- [Bitte bearbeiten]:
A - Beantworten Sie anhand des Dokuments die folgenden Fragen:
(i) In welcher Stadt verhinderte eine Bürgerinitiative den Abbruch eines ganzen Wohnquartiers?
(ii) Wogegen demonstrierten Quartiervereine und Aktionsgruppen?
(iii) Welches Ziel setzen sich die «Arbeitsgruppen für wohnliche Städte»?
B - Nennen Sie sämtliche Städte, die im Dokument namentlich erwähnt werden.

- [Dokument]:
^^^^^^^^^^^^^^^^
Die Zukunft der Stadt beschäftigt neben den Politikern und Fachleuten [13] immer mehr auch die Direktbetroffenen. In Basel, Bern, Freiburg, Lausanne und Zürich demonstrierten Quartiervereine und Aktionsgruppen gegen die zunehmende Verdrängung preisgünstiger Wohnungen aus dem Stadtkern. Eine Bürgerinitiative in Genf verhinderte dabei den Abbruch eines ganzen Wohnquartiers. In zahlreichen Städten sind zudem sog. «Arbeitsgruppen für wohnliche Städte» entstanden, die sich eine bessere Anpassung der Stadtentwicklung an die Bedürfnisse der Beplanten zum Ziele setzen [14].
^^^^^^^^^^^^^^^^
- [Datenauszug]:
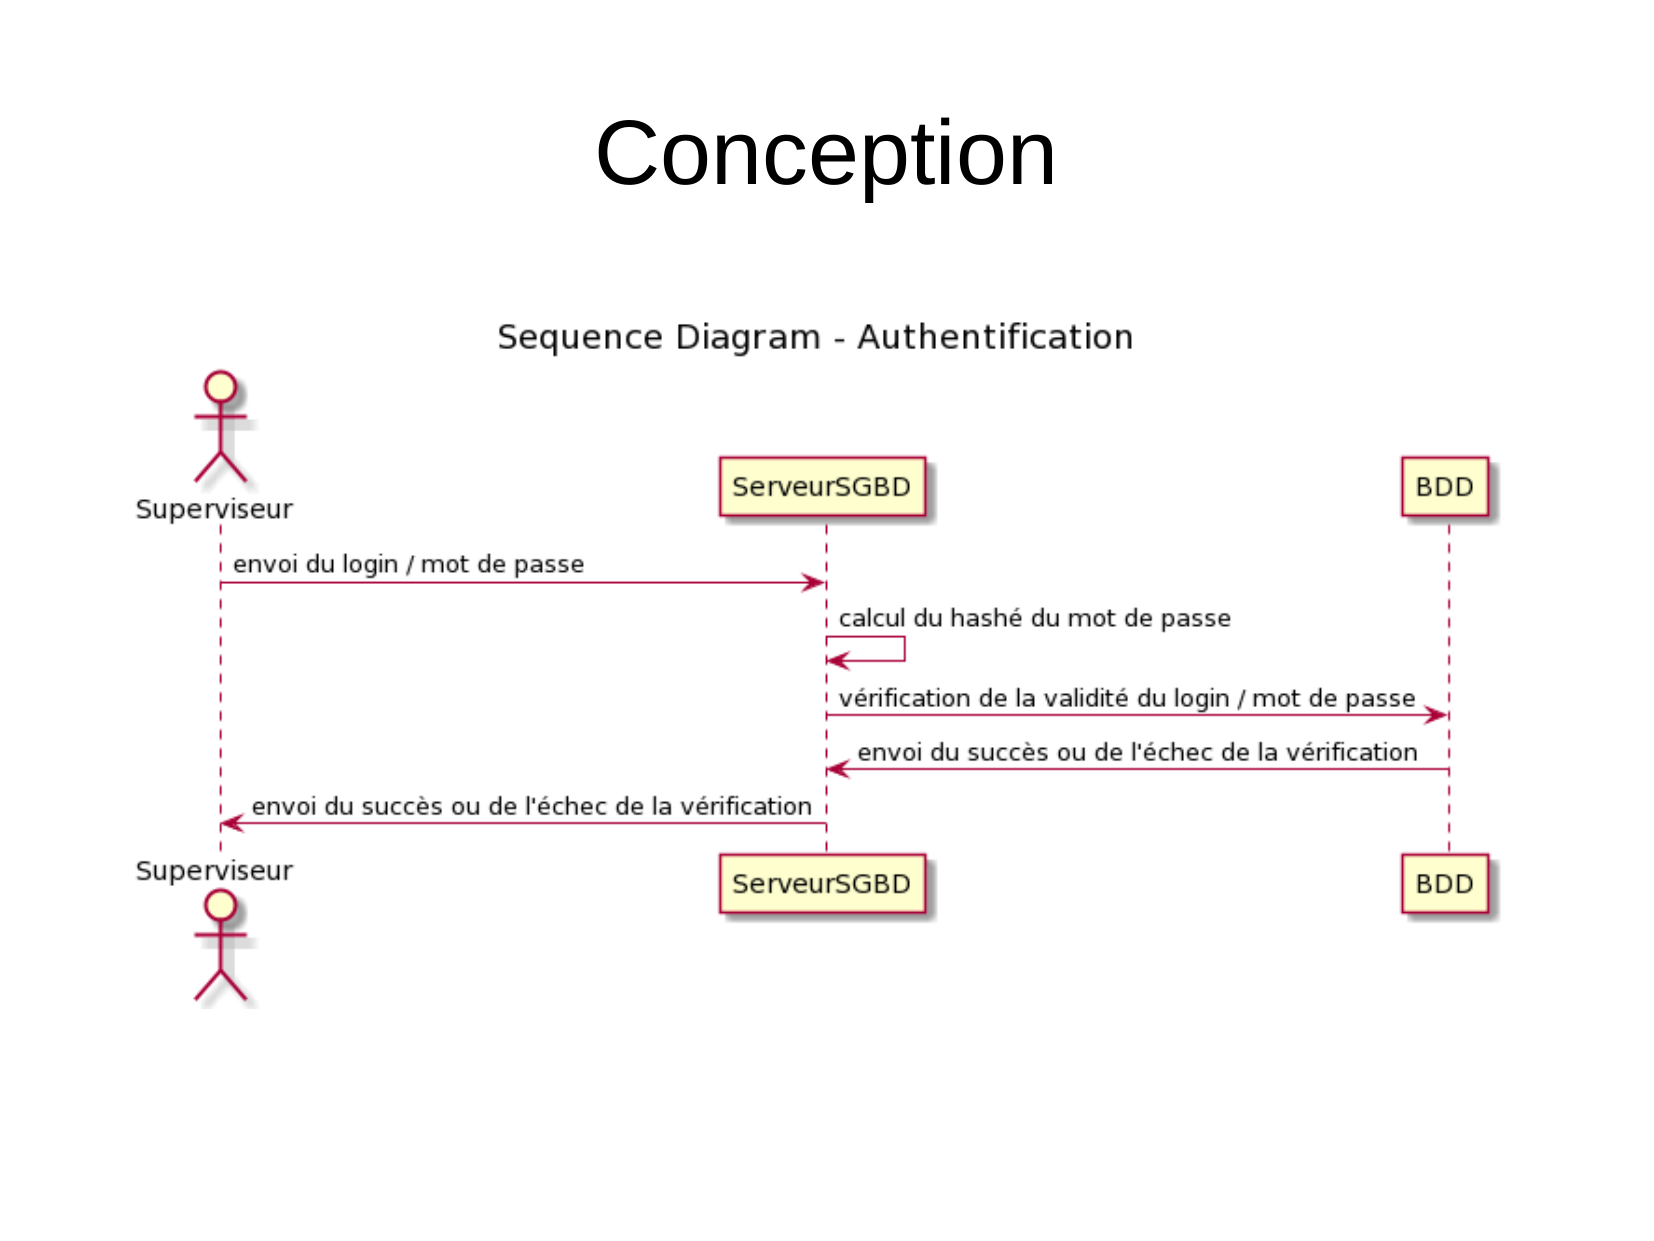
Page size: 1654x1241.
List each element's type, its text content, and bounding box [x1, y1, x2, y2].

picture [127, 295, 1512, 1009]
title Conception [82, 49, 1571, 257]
^^^^^^^^^^^^^^^^
- [Lösungen]:
A -
(i) In Genf.
(ii) Gegen die zunehmende Verdrängung preisgünstiger Wohnungen aus dem Stadtkern.
(iii) Eine bessere Anpassung der Stadtentwicklung an die Bedürfnisse der Beplanten.

B - Basel, Bern, Freiburg, Lausanne, Zürich, Genf